163             m.mount(mntOpts="loop")
164             try:
165                 self.assertTrue(m.isMounted())
166             finally:
167                 m.umount()

So nothing can use this mount - except systemd, creating a mount unit for every mount
created by "mount".

If you can reproduce this with calling "mount" and "umount" in a loop, we can open
a systemd bug for this.

Adding little sleep before unmounting will probably avoid this issue. In production we
never unmount write after mount.

A possible fix is to use m.umount(force=True, lazy=True) - this is how we unmount
file based storage mounts in lib/vdsm/storage/storageServer.py:

201     def disconnect(self):
202         self._mount.umount(True, True)

Nir 

Thanks Nir!

I'll see if I can reproduce it next week. I have only seen this one on FC28, so it could be a FC28 bug. 
Yesterday the rebase CI also failed on 2 patches, but the errors were different and I did not have time to investigate. 
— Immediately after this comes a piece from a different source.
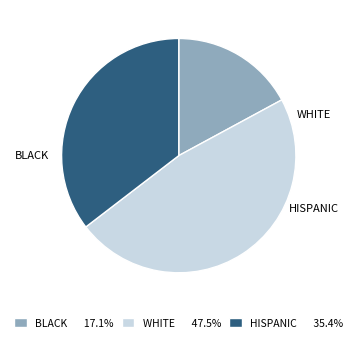

Is there a majority slice in this chart?

No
Hit it again, but now on testLoopMount() instead of testSymlinkMount().

Tried reproducing it on F29 (not 28), did not hit it.

#!/bin/bash

truncate -s 100M /tmp/a
mkfs.ext2 /tmp/a
mkdir /tmp/b
while [ True ]
do
    mount -o loop /tmp/a /tmp/b
    umount /tmp/b
done

Do you want me to submit a patch with m.umount(force=True, lazy=True) for all those tests? Would it be correct to do this?